Akose is one of ATE’s most successful small businesses which have been granted a BizATE grant to help their businesses grow. She sells tomatoes, gari and sugar.
Akose has six children aged between three to eighteen years old. Her husband is a farmer and grows peppers, maize and groundnuts seasonally and grows tomatoes all year round.
Before the grant Akose bought and sold small quantities of tomatoes, which she has done since she was just a teenager. As they are perishable she has since expanded to sell gari and sugar which are more stable products. She buys them in bags and sells them in bowls, making an average of about 40% profit. She says that she already knew she could make money selling sugar and gari but needed a lump sum to buy in bulk at a good price. After the grant she also had enough money to buy tomatoes in bigger quantities which has also increased her overall profits.
Akose says that she sells gari and sugar to the boarding students at Losek Senior High School on a termly basis, otherwise she regularly sells at a table in the market, from the house and carries her items to sell around the local area. Akose is enterprising and makes the most of opportunities, such as when she sees maize selling cheaply in the market she buys it up to sell at a profit.
When we arrive at her house she is busy preparing food to take out to sell for lunch from house to house in her community. She says that she always looks to expand her business and soon hopes to start buying maize to sell in quantity.

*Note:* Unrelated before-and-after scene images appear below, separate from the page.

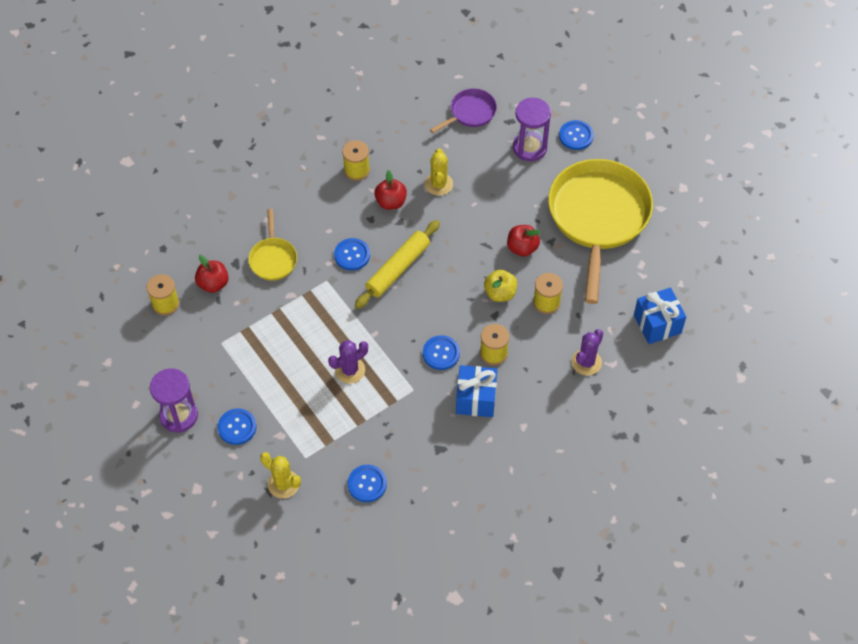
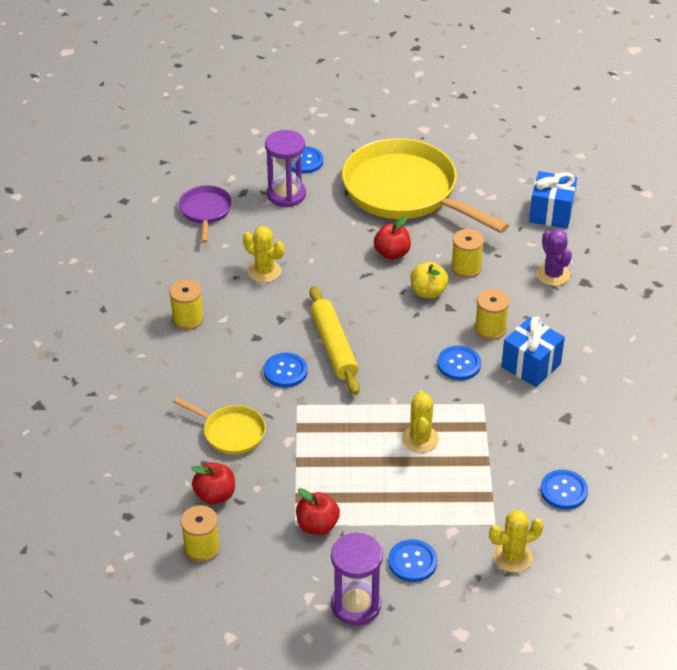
camera: 55 degrees left, 15 degrees down
purple cactus [328,340,368,384] -> yellow cactus [402,391,439,453]
red apple [374,170,407,210] -> red apple moved to [296,488,340,535]

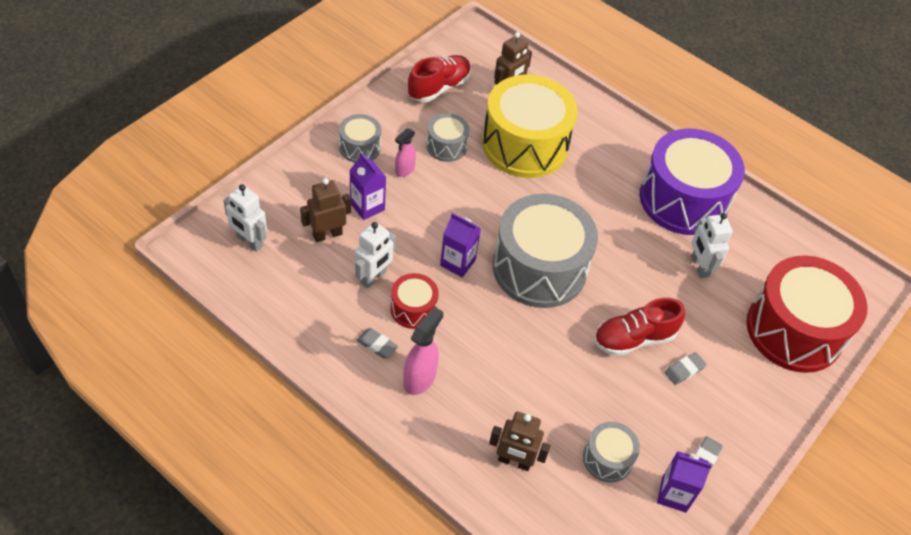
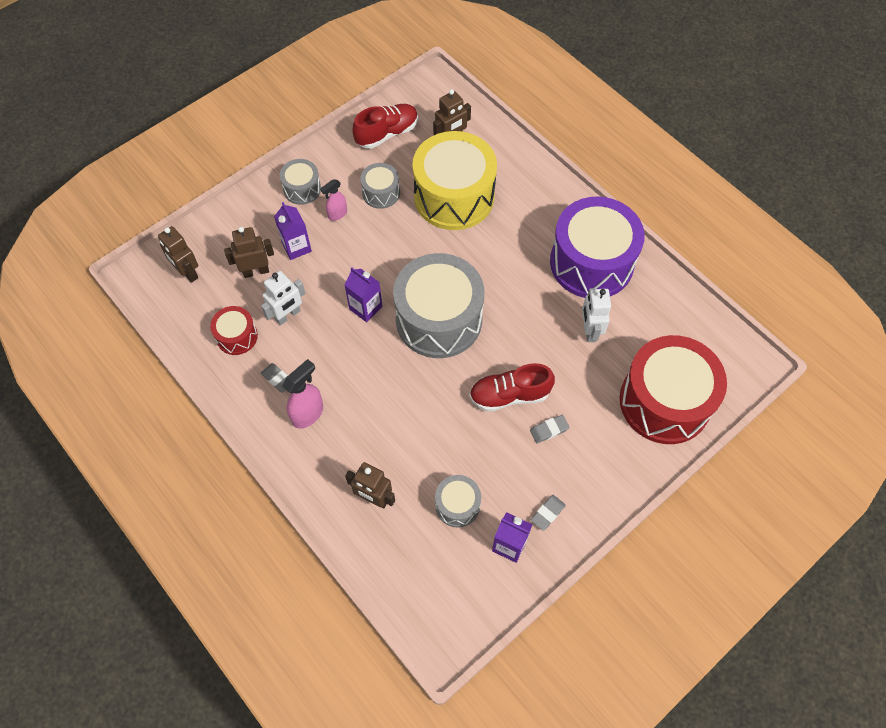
camera: 15 degrees right, 10 degrees up
white robot [223,184,267,252] -> brown robot [158,226,198,283]
red drum [390,273,439,329] -> red drum moved to [210,306,258,355]

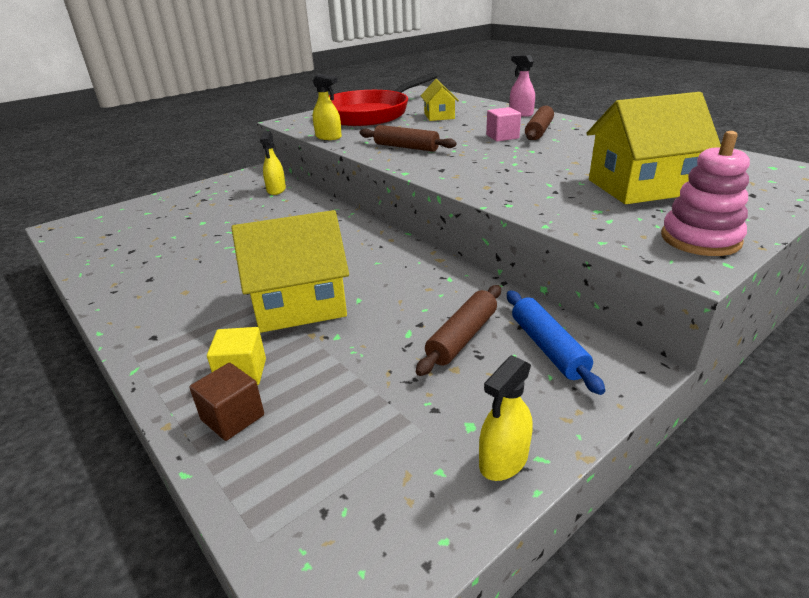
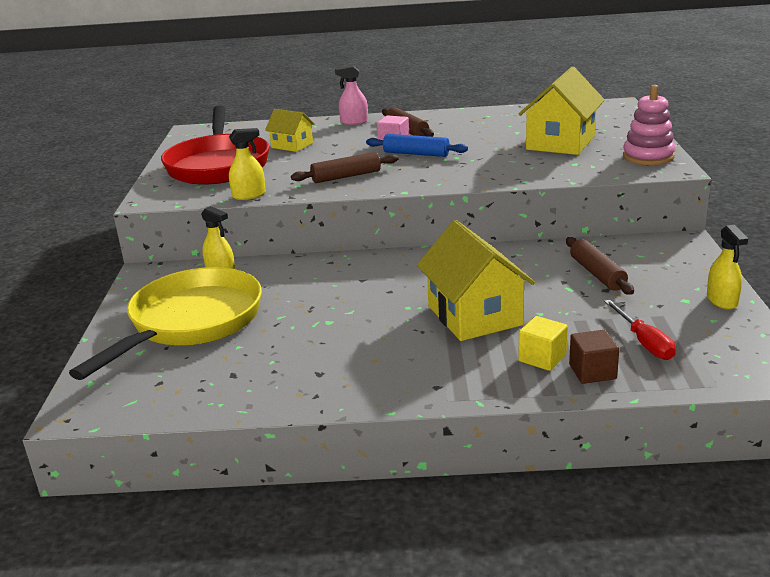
camera: 50 degrees left, 5 degrees down
yellow house [231,210,349,333] -> yellow house turned 45 degrees counterclockwise [417,220,535,341]
blue rolling pin [507,291,605,395] -> blue rolling pin moved to [366,134,468,157]
none -> yellow pan [69,267,262,380]
none -> red screwdriver [604,300,676,360]

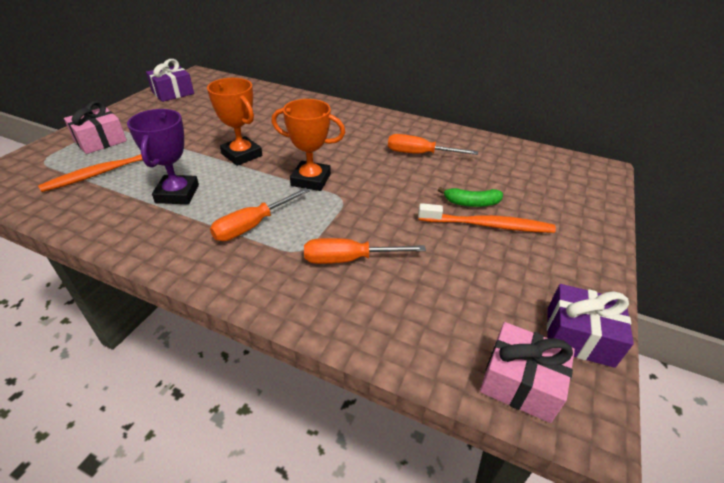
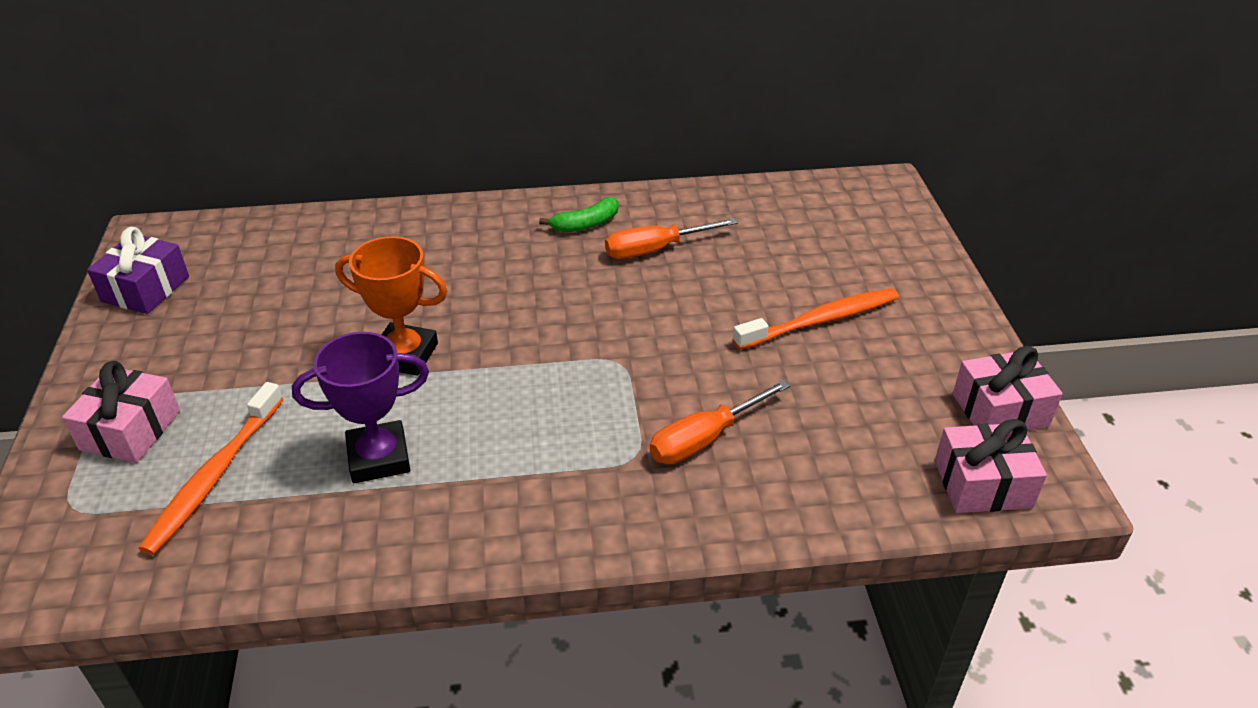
camera: 30 degrees left, 0 degrees up
purple trophy [127,109,199,204] -> purple trophy turned 75 degrees counterclockwise [292,332,429,483]
orange screwdriver [210,188,310,241] -> none
orange trophy [272,99,345,191] -> none
green banana [438,187,503,207] -> green banana moved to [539,197,619,232]
purple gift [547,284,634,368] -> pink gift [953,346,1063,431]

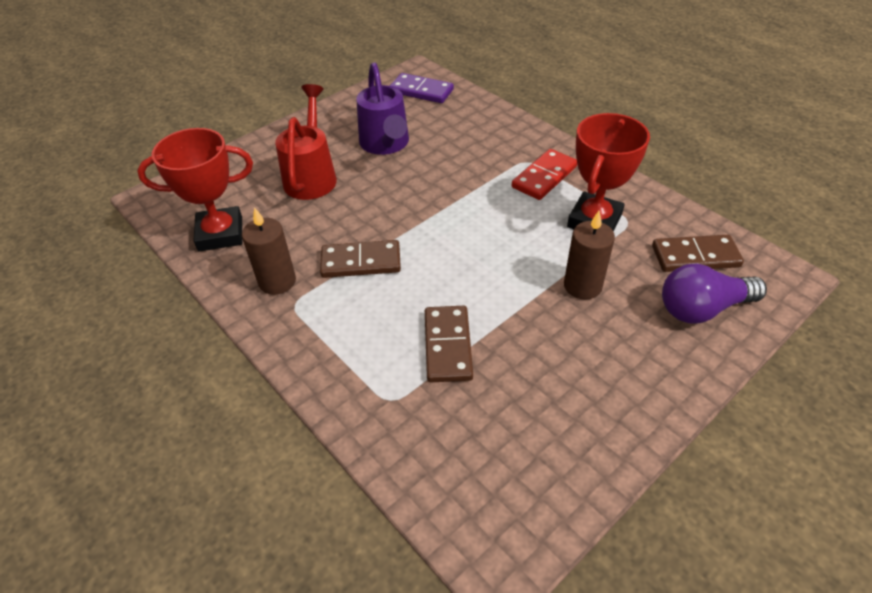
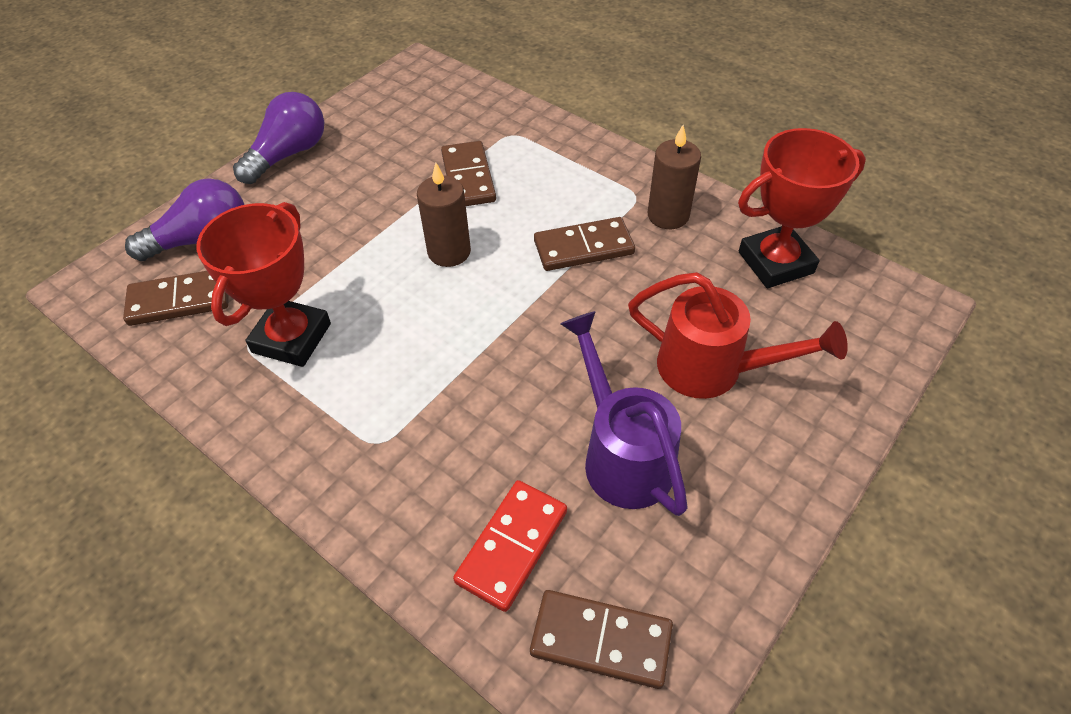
camera: 170 degrees right, 5 degrees up
red watering can [275,84,337,200] -> red watering can turned 60 degrees counterclockwise [628,272,848,399]
purple domino [390,73,454,103] -> brown domino [530,590,673,689]
red domino [512,149,577,200] -> red domino moved to [453,480,567,612]
brown candle [564,211,615,300] -> brown candle moved to [417,163,471,267]
none -> purple light bulb [233,92,324,184]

The ATE grant has enabled Akose to put her enterprising ideas into action. She says that the boost to her business has impacted upon her children through the school provisions she can now afford. She can now pay for their school fees and their uniforms. She can afford to go out to social gatherings, pay the bills and no longer needs to take out loans. Akose explains that she has taken out at least three loans from her sousou group (microcredit) when the rainy season is over and she hasn’t had tomatoes to sell so has had to travel to buy them. She is proud to say that when rainy season is over no loan will be needed this year!